Che la riforma pensioni fosse uno scoglio difficile da superare per Mario Draghi era noto. Ora, con la fine della legislatura e nuove elezioni in arrivo, è certo che per quest’anno non se ne farà nulla. Del resto, checché se ne dica, non è una misura urgente e prioritaria.
La strada verso il ritorno pieno alle regole Fornero è quindi spalancata. E non è nemmeno una sorpresa. Il governo Draghi non ha mai disdegnato la fine delle pensioni anticipate e delle deroghe al sistema ordinario.
L’incubo del ritorno alla Fornero sulle pensioni
In questo contesto politico ed economico, d’altra parte, è difficile immaginare una riforma pensioni ben fatta che richiederebbe tempo e confronti costruttivi con le parti sociali. Inoltre dovrebbe essere agganciata a una revisione della politica salariale (salario minimo) adeguata ai tempi moderni.
Non si può nemmeno ricorrere ancora una volta al deficit come vorrebbe la Lega o con Quota 41 come chiedono i sindacati. Il dissesto dei conti pubblici è dietro l’angolo, vuoi solo per il fatto che dal prossimo anno serviranno altri 23 miliardi per rivalutare 16 milioni di pensioni a causa dell’inflazione.
Quota 102 è in fase terminale. La pensione anticipata con uscita a 64 anni e 38 di contributi ideata dal governo per evitare lo scalone tra la fine di Quota 100 e i requisiti di vecchiaia sta per scadere. Senza interventi legislativi, non ci saranno più deroghe alle regole Fornero.
Le proroghe in arrivo
Tuttavia qualcosa si farà con la legge di bilancio 2023. Piccoli aggiustamenti per prendere tempo e non lasciare i lavoratori allo sbando a fine anno e alla mercé delle stringenti regole Fornero. Cioè pensione a 67 anni per tutti o, in alternativa uscita con 41-42 anni e 10 mesi di contributi.

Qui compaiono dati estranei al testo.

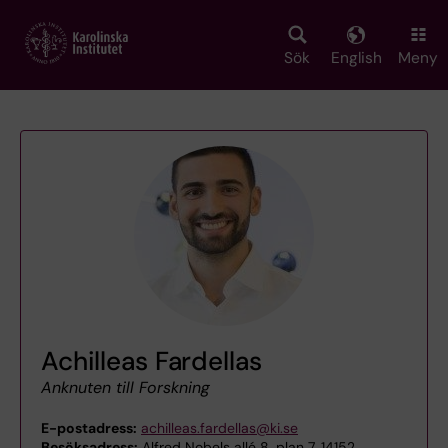
Skip
to
main
Sök
English
Meny
content
Achilleas Fardellas
Anknuten till Forskning
E-postadress:
achilleas.fardellas@ki.se
Besöksadress:
Alfred Nobels allé 8, plan 7, 14152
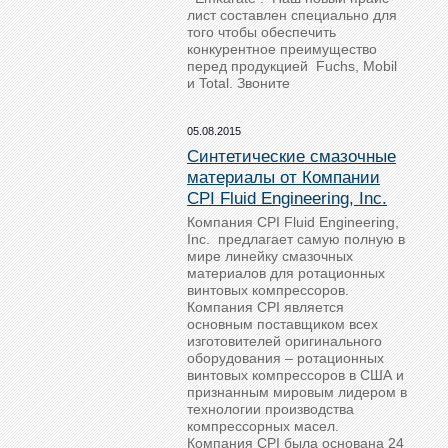
лист составлен специально для
того чтобы обеспечить
конкурентное преимущество
перед продукцией Fuchs, Mobil
и Total. Звоните
05.08.2015
Синтетические смазочные
материалы от Компании
CPI Fluid Engineering, Inc.
Компания CPI Fluid Engineering,
Inc. предлагает самую полную в
мире линейку смазочных
материалов для ротационных
винтовых компрессоров.
Компания CPI является
основным поставщиком всех
изготовителей оригинального
оборудования – ротационных
винтовых компрессоров в США и
признанным мировым лидером в
технологии производства
компрессорных масел.
Компания CPI была основана 24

Il ministro del Lavoro Andrea Orlando ha rassicurato che saranno prorogate Ape Sociale e Opzione Donna. Ma non basta. Le due misure sono insufficienti a coprire la platea di quei lavoratori che è rimasta fregata dalla fine di Quota 100.
Sullo sfondo ci sarebbero le riforme suggerite dall’Inps per riformare il sistema senza compromettere l’equilibrio delle finanze pubbliche. Ma si viaggia sul filo del rasoio perché, in ogni caso, i potenziali beneficiari non sarebbero molti e subirebbero penalizzazioni.